The 2011 Statistics Canada report, Food Statistics identified that between 1999 and 2011 consumption of soft drinks in Canada decreased by 32% yet at the same time obesity rates in Canada continued to rise. These two points negate any perceived link between the two.
Statistics Canada’s 2004 Canadian Community Health Survey – Nutrition, showed that soft drinks and fruit drinks account for less than 3.9% of the calories in the average Canadian’s diet (soft drinks alone 2.5% and fruit drinks 1.4%). That means over 96% of Canadian’s calories come from other sources. Given the decline in soft drink consumption in the past eleven years and the growing availability of no and low calorie beverages, that number is well below 2%.
Canadian research shows that 87% of Canadians feel that the government should be educating the public about changing their behaviour, not taxing them . The Canadian Beverage Association and its members have undertaken a number of concrete and meaningful actions to responsibly market their products and help promote healthy active lifestyles.
- In February 2011, the industry launched Clear on Calories, a front of pack caloric labeling initiative designed to help Canadians understand the caloric content and serving size of the beverages they were choosing.
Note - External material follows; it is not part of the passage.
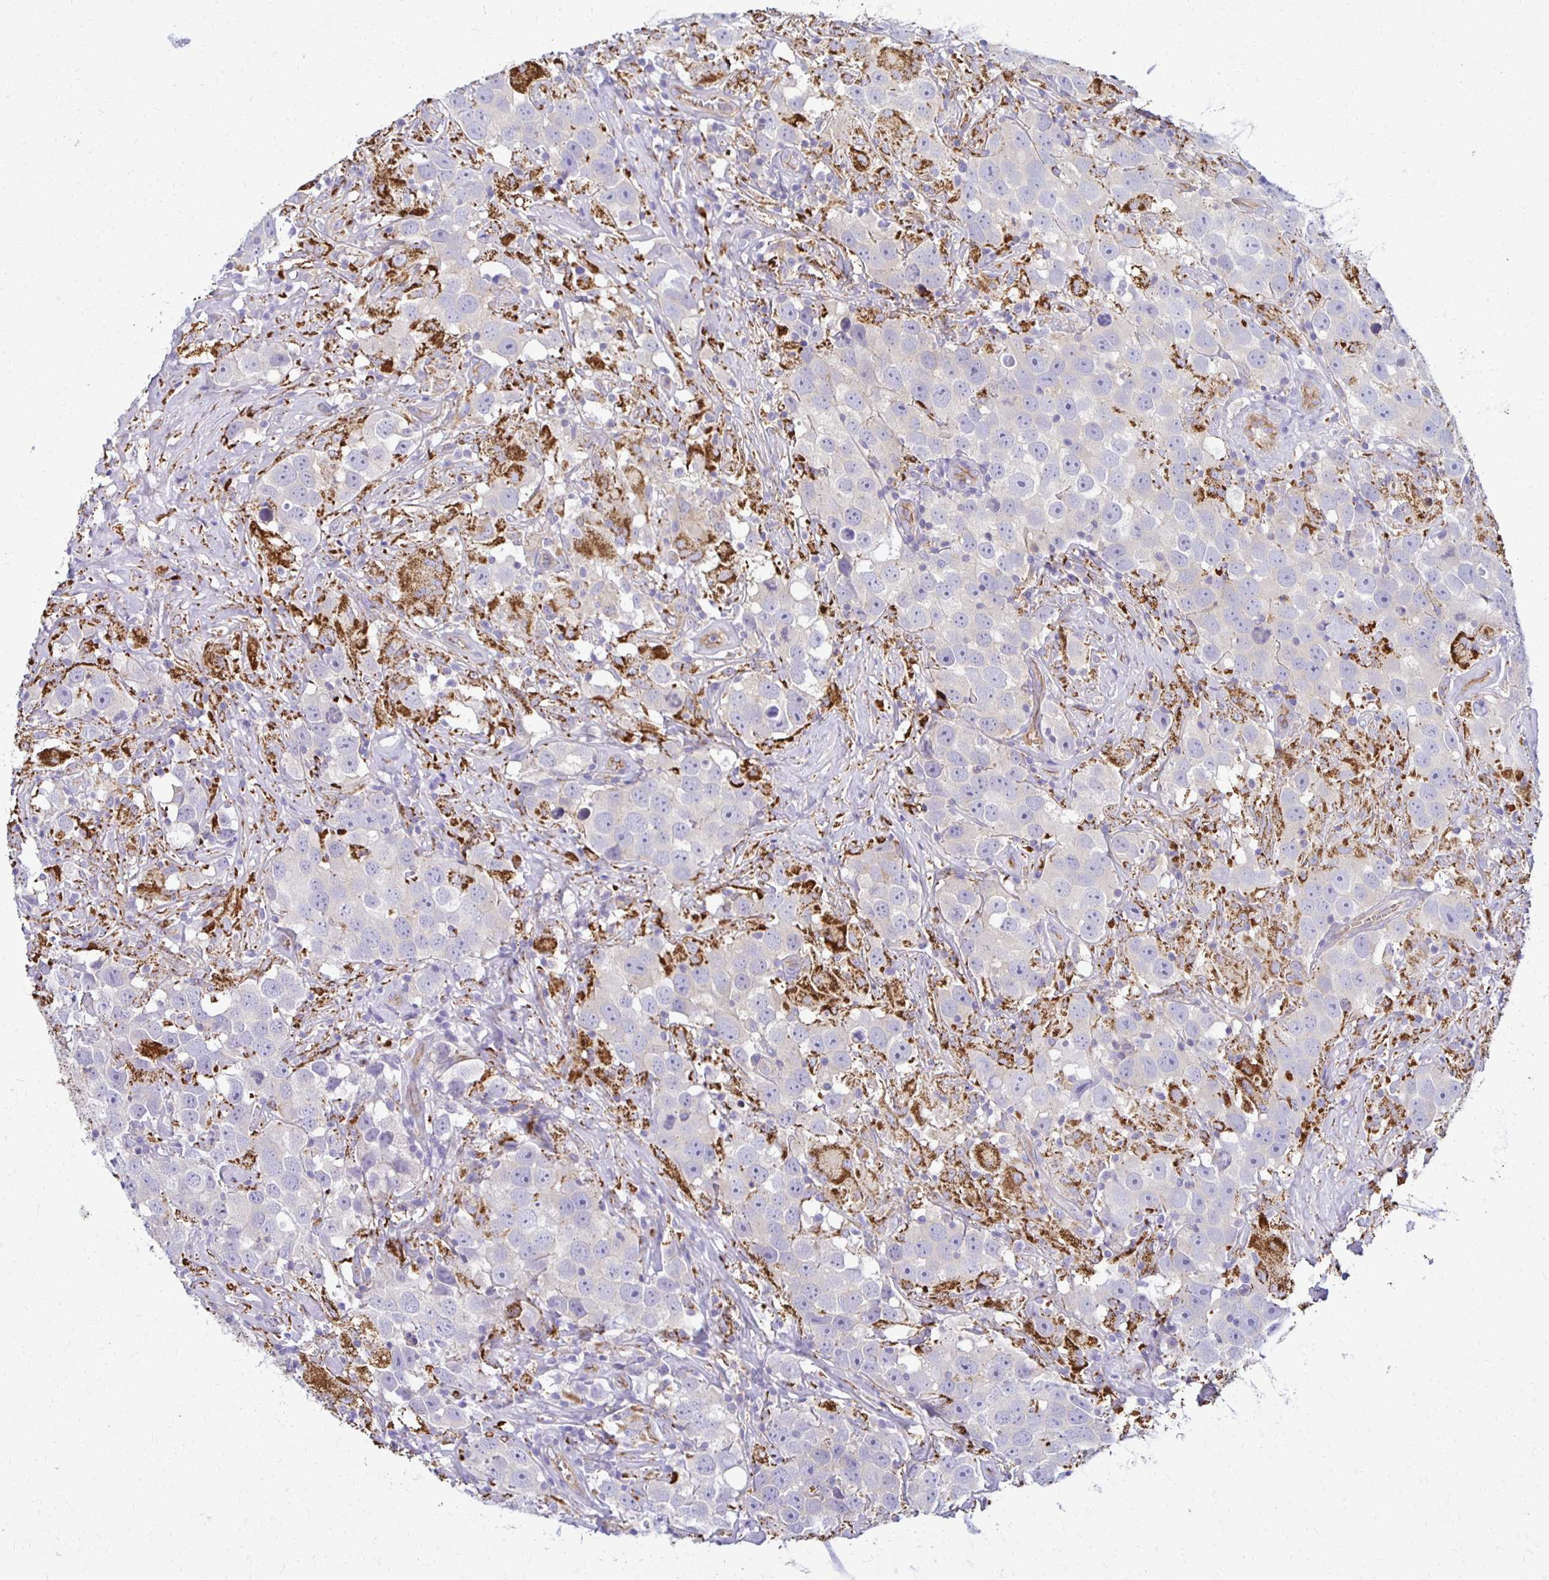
{"staining": {"intensity": "negative", "quantity": "none", "location": "none"}, "tissue": "testis cancer", "cell_type": "Tumor cells", "image_type": "cancer", "snomed": [{"axis": "morphology", "description": "Seminoma, NOS"}, {"axis": "topography", "description": "Testis"}], "caption": "Image shows no protein staining in tumor cells of seminoma (testis) tissue.", "gene": "TTYH1", "patient": {"sex": "male", "age": 49}}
This initiative is currently rolling out across the country.
- To further provide parents with more control over what their children consumed throughout the day our members introduced Industry Guidelines for the Sale of Beverages in Schools. Completed in 2009, this commitment removed all soft drinks and provided water and 100% juice in elementary and middle schools. It also removed full-calorie soft drinks from secondary schools and capped caloric content and portion sizes. Energy drinks are not, nor have they ever been, sold by our members in schools.
Marketing of Beverages in Canada
- Canadian Beverage Association members have committed to global marketing standards that prevent marketing of beverages – other than fruit juice, milk and water – in paid programming targeted to children under the age of 12. In addition, many beverage companies participate in the Canadian Children’s Food and Beverage Advertising Initiative, which further limits marketing to children.